→ **Available data**
+--

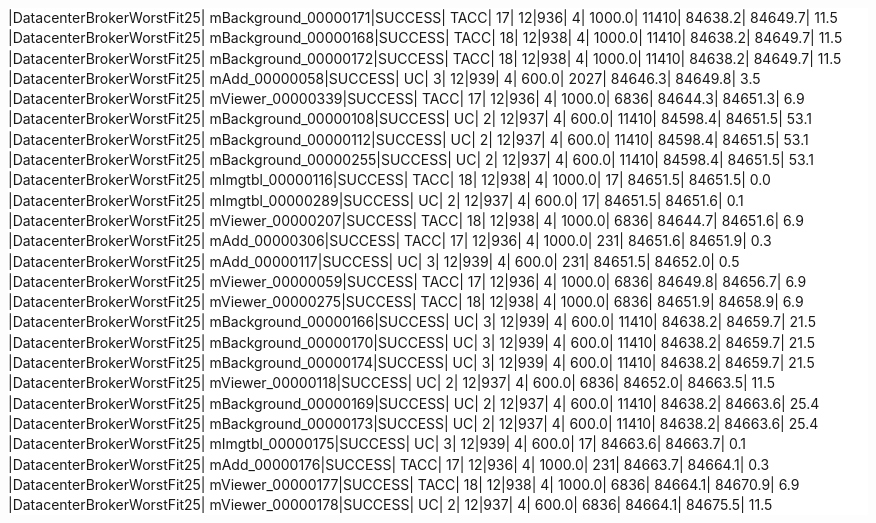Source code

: |DatacenterBrokerWorstFit25|  mBackground_00000171|SUCCESS|  TACC|  17|       12|936|        4|    1000.0|      11410|  84638.2|   84649.7|    11.5
|DatacenterBrokerWorstFit25|  mBackground_00000168|SUCCESS|  TACC|  18|       12|938|        4|    1000.0|      11410|  84638.2|   84649.7|    11.5
|DatacenterBrokerWorstFit25|  mBackground_00000172|SUCCESS|  TACC|  18|       12|938|        4|    1000.0|      11410|  84638.2|   84649.7|    11.5
|DatacenterBrokerWorstFit25|         mAdd_00000058|SUCCESS|    UC|   3|       12|939|        4|     600.0|       2027|  84646.3|   84649.8|     3.5
|DatacenterBrokerWorstFit25|      mViewer_00000339|SUCCESS|  TACC|  17|       12|936|        4|    1000.0|       6836|  84644.3|   84651.3|     6.9
|DatacenterBrokerWorstFit25|  mBackground_00000108|SUCCESS|    UC|   2|       12|937|        4|     600.0|      11410|  84598.4|   84651.5|    53.1
|DatacenterBrokerWorstFit25|  mBackground_00000112|SUCCESS|    UC|   2|       12|937|        4|     600.0|      11410|  84598.4|   84651.5|    53.1
|DatacenterBrokerWorstFit25|  mBackground_00000255|SUCCESS|    UC|   2|       12|937|        4|     600.0|      11410|  84598.4|   84651.5|    53.1
|DatacenterBrokerWorstFit25|      mImgtbl_00000116|SUCCESS|  TACC|  18|       12|938|        4|    1000.0|         17|  84651.5|   84651.5|     0.0
|DatacenterBrokerWorstFit25|      mImgtbl_00000289|SUCCESS|    UC|   2|       12|937|        4|     600.0|         17|  84651.5|   84651.6|     0.1
|DatacenterBrokerWorstFit25|      mViewer_00000207|SUCCESS|  TACC|  18|       12|938|        4|    1000.0|       6836|  84644.7|   84651.6|     6.9
|DatacenterBrokerWorstFit25|         mAdd_00000306|SUCCESS|  TACC|  17|       12|936|        4|    1000.0|        231|  84651.6|   84651.9|     0.3
|DatacenterBrokerWorstFit25|         mAdd_00000117|SUCCESS|    UC|   3|       12|939|        4|     600.0|        231|  84651.5|   84652.0|     0.5
|DatacenterBrokerWorstFit25|      mViewer_00000059|SUCCESS|  TACC|  17|       12|936|        4|    1000.0|       6836|  84649.8|   84656.7|     6.9
|DatacenterBrokerWorstFit25|      mViewer_00000275|SUCCESS|  TACC|  18|       12|938|        4|    1000.0|       6836|  84651.9|   84658.9|     6.9
|DatacenterBrokerWorstFit25|  mBackground_00000166|SUCCESS|    UC|   3|       12|939|        4|     600.0|      11410|  84638.2|   84659.7|    21.5
|DatacenterBrokerWorstFit25|  mBackground_00000170|SUCCESS|    UC|   3|       12|939|        4|     600.0|      11410|  84638.2|   84659.7|    21.5
|DatacenterBrokerWorstFit25|  mBackground_00000174|SUCCESS|    UC|   3|       12|939|        4|     600.0|      11410|  84638.2|   84659.7|    21.5
|DatacenterBrokerWorstFit25|      mViewer_00000118|SUCCESS|    UC|   2|       12|937|        4|     600.0|       6836|  84652.0|   84663.5|    11.5
|DatacenterBrokerWorstFit25|  mBackground_00000169|SUCCESS|    UC|   2|       12|937|        4|     600.0|      11410|  84638.2|   84663.6|    25.4
|DatacenterBrokerWorstFit25|  mBackground_00000173|SUCCESS|    UC|   2|       12|937|        4|     600.0|      11410|  84638.2|   84663.6|    25.4
|DatacenterBrokerWorstFit25|      mImgtbl_00000175|SUCCESS|    UC|   3|       12|939|        4|     600.0|         17|  84663.6|   84663.7|     0.1
|DatacenterBrokerWorstFit25|         mAdd_00000176|SUCCESS|  TACC|  17|       12|936|        4|    1000.0|        231|  84663.7|   84664.1|     0.3
|DatacenterBrokerWorstFit25|      mViewer_00000177|SUCCESS|  TACC|  18|       12|938|        4|    1000.0|       6836|  84664.1|   84670.9|     6.9
|DatacenterBrokerWorstFit25|      mViewer_00000178|SUCCESS|    UC|   2|       12|937|        4|     600.0|       6836|  84664.1|   84675.5|    11.5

+--

→ **Task requirements**
All the records need to be repeated exactly, with the images dropped.

→ **Solution below**
Source code

: |DatacenterBrokerWorstFit25|  mBackground_00000171|SUCCESS|  TACC|  17|       12|936|        4|    1000.0|      11410|  84638.2|   84649.7|    11.5
|DatacenterBrokerWorstFit25|  mBackground_00000168|SUCCESS|  TACC|  18|       12|938|        4|    1000.0|      11410|  84638.2|   84649.7|    11.5
|DatacenterBrokerWorstFit25|  mBackground_00000172|SUCCESS|  TACC|  18|       12|938|        4|    1000.0|      11410|  84638.2|   84649.7|    11.5
|DatacenterBrokerWorstFit25|         mAdd_00000058|SUCCESS|    UC|   3|       12|939|        4|     600.0|       2027|  84646.3|   84649.8|     3.5
|DatacenterBrokerWorstFit25|      mViewer_00000339|SUCCESS|  TACC|  17|       12|936|        4|    1000.0|       6836|  84644.3|   84651.3|     6.9
|DatacenterBrokerWorstFit25|  mBackground_00000108|SUCCESS|    UC|   2|       12|937|        4|     600.0|      11410|  84598.4|   84651.5|    53.1
|DatacenterBrokerWorstFit25|  mBackground_00000112|SUCCESS|    UC|   2|       12|937|        4|     600.0|      11410|  84598.4|   84651.5|    53.1
|DatacenterBrokerWorstFit25|  mBackground_00000255|SUCCESS|    UC|   2|       12|937|        4|     600.0|      11410|  84598.4|   84651.5|    53.1
|DatacenterBrokerWorstFit25|      mImgtbl_00000116|SUCCESS|  TACC|  18|       12|938|        4|    1000.0|         17|  84651.5|   84651.5|     0.0
|DatacenterBrokerWorstFit25|      mImgtbl_00000289|SUCCESS|    UC|   2|       12|937|        4|     600.0|         17|  84651.5|   84651.6|     0.1
|DatacenterBrokerWorstFit25|      mViewer_00000207|SUCCESS|  TACC|  18|       12|938|        4|    1000.0|       6836|  84644.7|   84651.6|     6.9
|DatacenterBrokerWorstFit25|         mAdd_00000306|SUCCESS|  TACC|  17|       12|936|        4|    1000.0|        231|  84651.6|   84651.9|     0.3
|DatacenterBrokerWorstFit25|         mAdd_00000117|SUCCESS|    UC|   3|       12|939|        4|     600.0|        231|  84651.5|   84652.0|     0.5
|DatacenterBrokerWorstFit25|      mViewer_00000059|SUCCESS|  TACC|  17|       12|936|        4|    1000.0|       6836|  84649.8|   84656.7|     6.9
|DatacenterBrokerWorstFit25|      mViewer_00000275|SUCCESS|  TACC|  18|       12|938|        4|    1000.0|       6836|  84651.9|   84658.9|     6.9
|DatacenterBrokerWorstFit25|  mBackground_00000166|SUCCESS|    UC|   3|       12|939|        4|     600.0|      11410|  84638.2|   84659.7|    21.5
|DatacenterBrokerWorstFit25|  mBackground_00000170|SUCCESS|    UC|   3|       12|939|        4|     600.0|      11410|  84638.2|   84659.7|    21.5
|DatacenterBrokerWorstFit25|  mBackground_00000174|SUCCESS|    UC|   3|       12|939|        4|     600.0|      11410|  84638.2|   84659.7|    21.5
|DatacenterBrokerWorstFit25|      mViewer_00000118|SUCCESS|    UC|   2|       12|937|        4|     600.0|       6836|  84652.0|   84663.5|    11.5
|DatacenterBrokerWorstFit25|  mBackground_00000169|SUCCESS|    UC|   2|       12|937|        4|     600.0|      11410|  84638.2|   84663.6|    25.4
|DatacenterBrokerWorstFit25|  mBackground_00000173|SUCCESS|    UC|   2|       12|937|        4|     600.0|      11410|  84638.2|   84663.6|    25.4
|DatacenterBrokerWorstFit25|      mImgtbl_00000175|SUCCESS|    UC|   3|       12|939|        4|     600.0|         17|  84663.6|   84663.7|     0.1
|DatacenterBrokerWorstFit25|         mAdd_00000176|SUCCESS|  TACC|  17|       12|936|        4|    1000.0|        231|  84663.7|   84664.1|     0.3
|DatacenterBrokerWorstFit25|      mViewer_00000177|SUCCESS|  TACC|  18|       12|938|        4|    1000.0|       6836|  84664.1|   84670.9|     6.9
|DatacenterBrokerWorstFit25|      mViewer_00000178|SUCCESS|    UC|   2|       12|937|        4|     600.0|       6836|  84664.1|   84675.5|    11.5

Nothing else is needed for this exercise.